Lecture / Ecriture
    Accueil     Lecture     Ecriture     Rencontres     Auteur du mois     Ce qu'ils en ont dit     Contacts    

Le roman de Bergen - 1 - L'aube de Gunnar Staalesen

Gunnar Staalesen
  Anges déchus
  Le loup dans la bergerie
  La Belle dormit cent ans
  La nuit tous les loups sont gris
  Le roman de Bergen - 3 - Le crepuscule
  Le roman de Bergen - 1 - L'aube
  Le roman de Bergen - 2 - Le zénith
  Fleurs amères
  Comme dans un miroir

Gunnar Staalesen est né à Bergen, en Norvège, en 1947. Il fait des études de philologie et débute en littérature à 22 ans. Il se lance peu à peu dans le roman policier et crée en 1975 le personnage de Varg Veum, qu'il suivra dans une douzaine de romans.
(Source éditeur)


* Citations dans la rubrique "Ce qu'ils en ont dit"

Le roman de Bergen - 1 - L'aube - Gunnar Staalesen

L'aube d'une saga norvégienne
Note :

    Le XXè siècle, à Bergen, commence par la découverte du corps d'un notable de la ville: le consul Frimann. Les inspecteurs Moland et Berstad sont dilligentés par le commissaire Krohn-Hansen sur les lieux du crime pour récolter indices et témoignages.

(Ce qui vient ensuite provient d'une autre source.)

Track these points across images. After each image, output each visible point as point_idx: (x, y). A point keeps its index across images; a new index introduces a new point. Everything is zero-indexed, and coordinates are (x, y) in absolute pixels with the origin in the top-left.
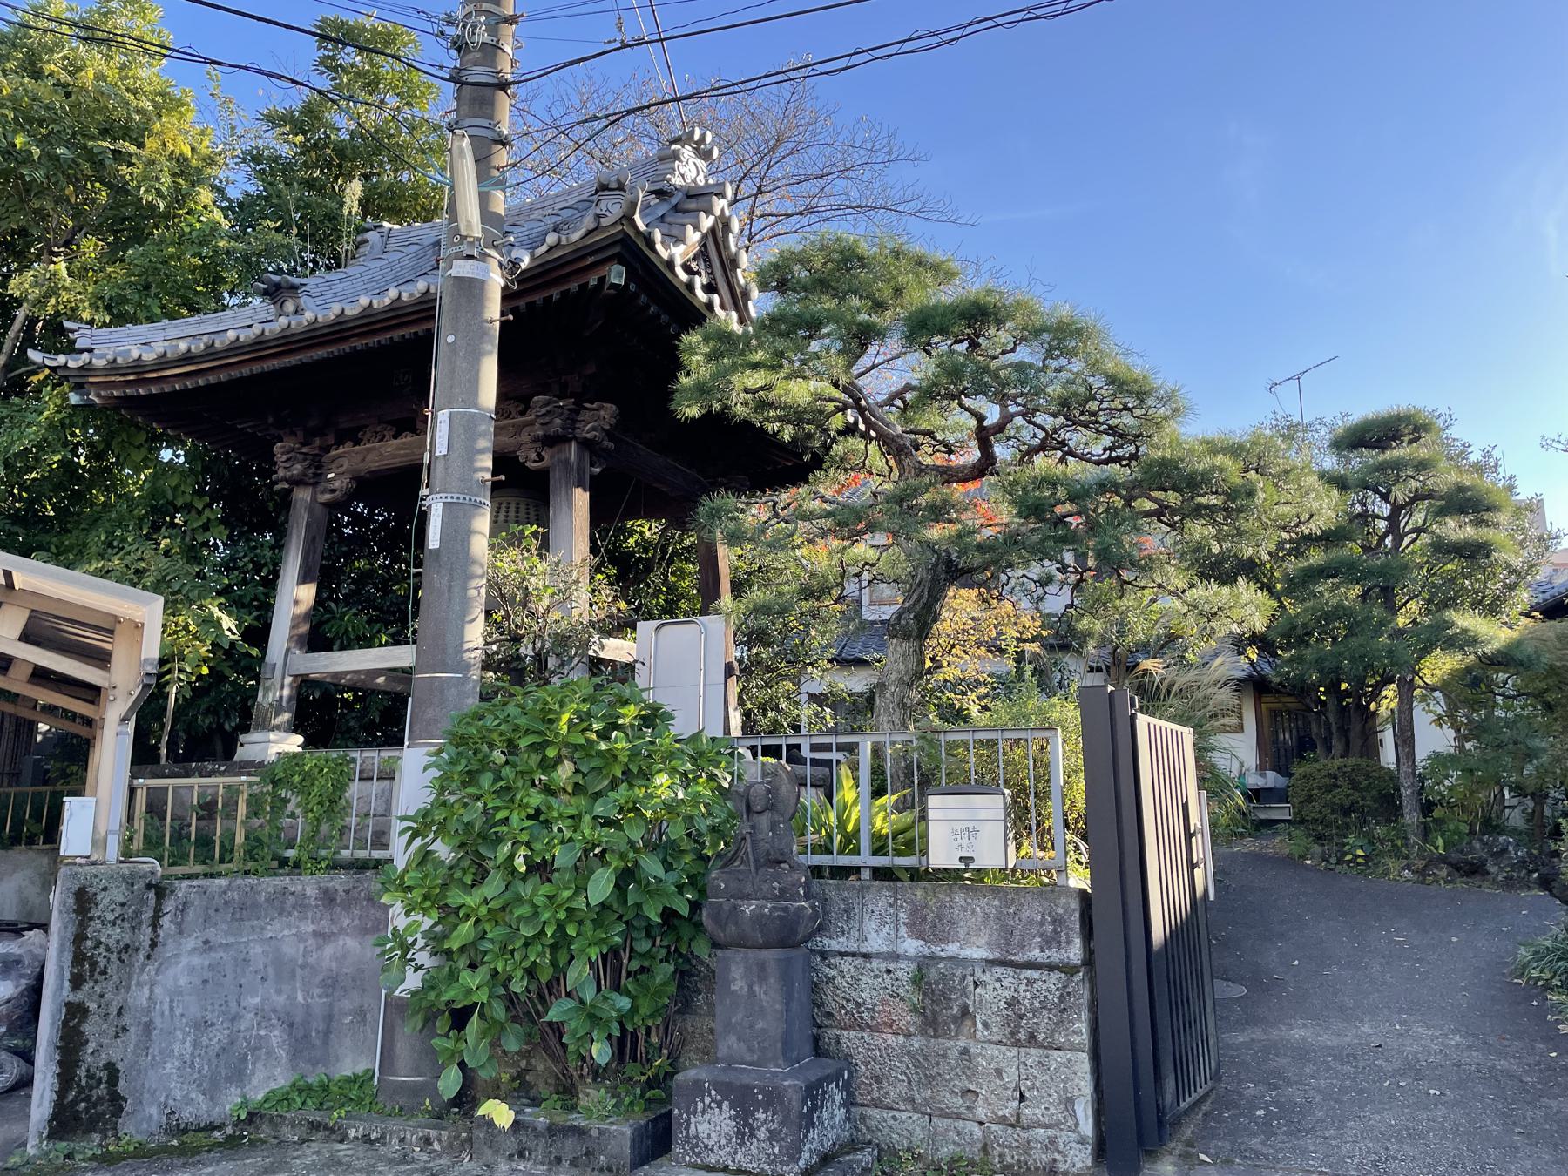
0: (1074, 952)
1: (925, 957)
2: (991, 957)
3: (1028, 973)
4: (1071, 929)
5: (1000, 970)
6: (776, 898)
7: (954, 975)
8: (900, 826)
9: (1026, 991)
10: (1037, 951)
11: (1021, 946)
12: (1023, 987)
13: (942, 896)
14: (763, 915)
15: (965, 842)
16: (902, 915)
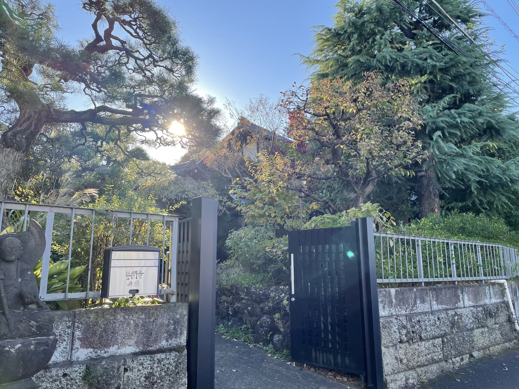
0: (183, 340)
1: (92, 359)
2: (137, 350)
3: (159, 356)
4: (183, 326)
5: (142, 358)
6: (34, 335)
7: (113, 367)
8: (54, 270)
9: (157, 367)
10: (164, 341)
11: (156, 341)
12: (156, 365)
13: (108, 317)
14: (29, 352)
15: (134, 280)
16: (78, 333)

Seulement, en ce siècle naissant, il n'est pas aisé d'enquêter sur les puissants personnages d'une ville et encore moins bien vu de mettre son nez de policier dans leurs affaires... surtout quand une jeune et jolie femme, Maren Kristine Pedersen, peu avare de ses charmes se trouve connaître nombre d'entre eux!
   
   Mais il faut absolument trouver le coupable ou du moins un coupable pour que le petit cercle des notables recouvre paix et tranquillité! Les pauvres inspecteurs Moland et Berstad vont donc se lancer dans une recherche impossible et finalement alpaguer un pauvre lampiste (qui aura le bon goût,?, de se suicider lors de son arrestation) d'origine modeste, Jens Andreas Hauge. L'affaire est close et la vie reprend son cours dans la ville de Bergen.
   
   On pourrait croire que Gunnar Staalesen amorce ainsi un roman policier d'anthologie. Or, peu à peu, derrière l'intrigue policière, filigrane ténu mais récurrent, commence une narration particulière: l'épopée d'une ville norvégienne qui aborde l'aube du XXè siècle avec plus ou moins de soubresauts historiques, économiques et sociaux!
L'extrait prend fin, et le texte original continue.